:: Отрывок

А вот тибетцы нет, они другие. Офигенно открытые, приятные люди. Но многие не говорят даже по-китайски, и с ними невозможно было пообщаться даже с помощью гугл-переводчика голосового. И вот вся эта культура, образ жизни их, размеренный ритм этого тяжелейшего существования – он втягивает и поражает. В то же время ты понимаешь, что они до сих пор живут в таком отсталом, архаичном обществе, что если бы китайцы к ним не пришли – то вообще сложно представить, что бы было с чуваками. Если бы китайцы не привезли им дороги, машины, производство.
– А ты думаешь, что им нужны были дороги, машины и производство?
– Это уже тема другого спора. Я к тому, что, если не было бы китайцев, там до сих пор был бы заповедник аутентичной культуры. И это поражает. Еще поражает, с какой скоростью все поменялось. Четыре года назад я был в восточном Тибете, и приехал сейчас – очень чувствуется разница. Сейчас там просто какие-то мегаполисы появились. Ты едешь, горная степь-степь-степь, стада яков, палатки кочевников, хуяк – мегаполис. Я такого не помню. Очень все стремительно меняется.
Этот спор про плохих китайцев и бедных тибетцев – он… Он очень неоднозначный. И понятно, что здесь вопрос, каким образом это сделали китайцы, как это преподносят, нужно ли это было вообще тибетцам, и так далее. Но я всегда, приезжая в такие места, думаю: вот мы с вами, умники, приезжаем и ищем аутентику вот эту, нам же надо, чтобы было потрушнее, менее развито чтобы, а? А потом я пытаюсь поставить себя на место вот этих людей – и понимаю, что людям бы хотелось иметь электричество и отопление в доме, когда ты живешь на четырех тысячах, и у тебя лютые зимы.
– Ты это почувствовал – что люди там не сильно расстроены?
– Нет, я не могу так сказать: у меня не было возможности обсуждать это с людьми. Я не могу утверждать что-то. Но я просто сейчас рассуждаю с точки зрения человеческих жизней. Культура – это одно, а уровень жизни – это другое. Вот и все. Одно умирает, а другое, наоборот, расцветает. И, в общем, это естественный ход событий.
– Ну слушай…
– Нет, ну я не к тому, что я оправдываю китайцев…
– Все же назвать это естественным ходом событий довольно сложно.

::::
:: Предоставленные материалы

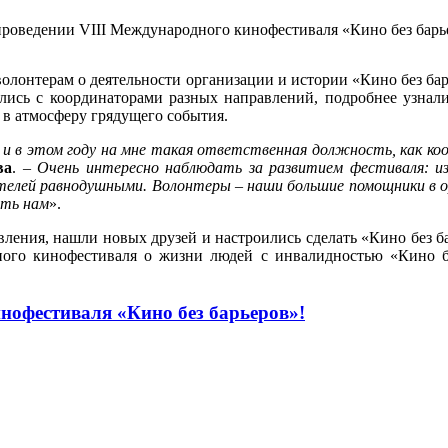
роведении VIII Международного кинофестиваля «Кино без барь
волонтерам о деятельности организации и истории «Кино без ба
лись с координаторами разных направлений, подробнее узнал
 в атмосферу грядущего события.
 и в этом году на мне такая ответственная должность, как ко
ва
. –
Очень интересно наблюдать за развитием фестиваля: из
рителей равнодушными. Волонтеры – наши большие помощники в о
ать нам
».
вления, нашли новых друзей и настроились сделать «Кино без б
ного кинофестиваля о жизни людей с инвалидностью «Кино б
нофестиваля «Кино без барьеров»!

::::

* [Задания]
A) Перечислите всё, что, согласно отрывку о Тибете, привезли тибетцам китайцы.
B) Продолжите, пожалуйста, отрывок о Тибете, начав сразу после его последней реплики.
Эти материалы не связаны с отрывком о Тибете.

* [Ваши ответы]
A) Дороги, машины, производство.

B)
– Нет, ну а как: умирают языки – это естественный ход событий, разрушаются государства.
– Но тут же другая ситуация.
– Это долгий разговор. Но, когда ты понимаешь, что 50 лет назад там даже машин не было, а отопления до сих пор нет… Условия жизни катастрофические просто. Как они там выживают – это просто пиздец, я не знаю. И то, что у них дороги хотя бы есть… Я уверен, что многим стало легче жить.
Я же не знаю, насколько в Тибете все плохо, что происходит, может быть, там тоже лагеря перевоспитания открывают, как в Синьцзяне. Просто нет информации. Да, кочевников переселяют, строят им поселки – понятно, что уровень жизни повышается, но культура умирает. А кому что нужно? Мы не знаем. Кому-то хочется на своем языке говорить, а кому-то похуй. Я сравниваю с беларусами, понимаешь? Большинству беларусов похуй, будет существовать беларусский язык или не будет – им главное, чтобы гипермаркеты были, и было на что в них закупаться. А то, что закрывают монастыри…
– Кстати, ты попал в Ларунг-Гар?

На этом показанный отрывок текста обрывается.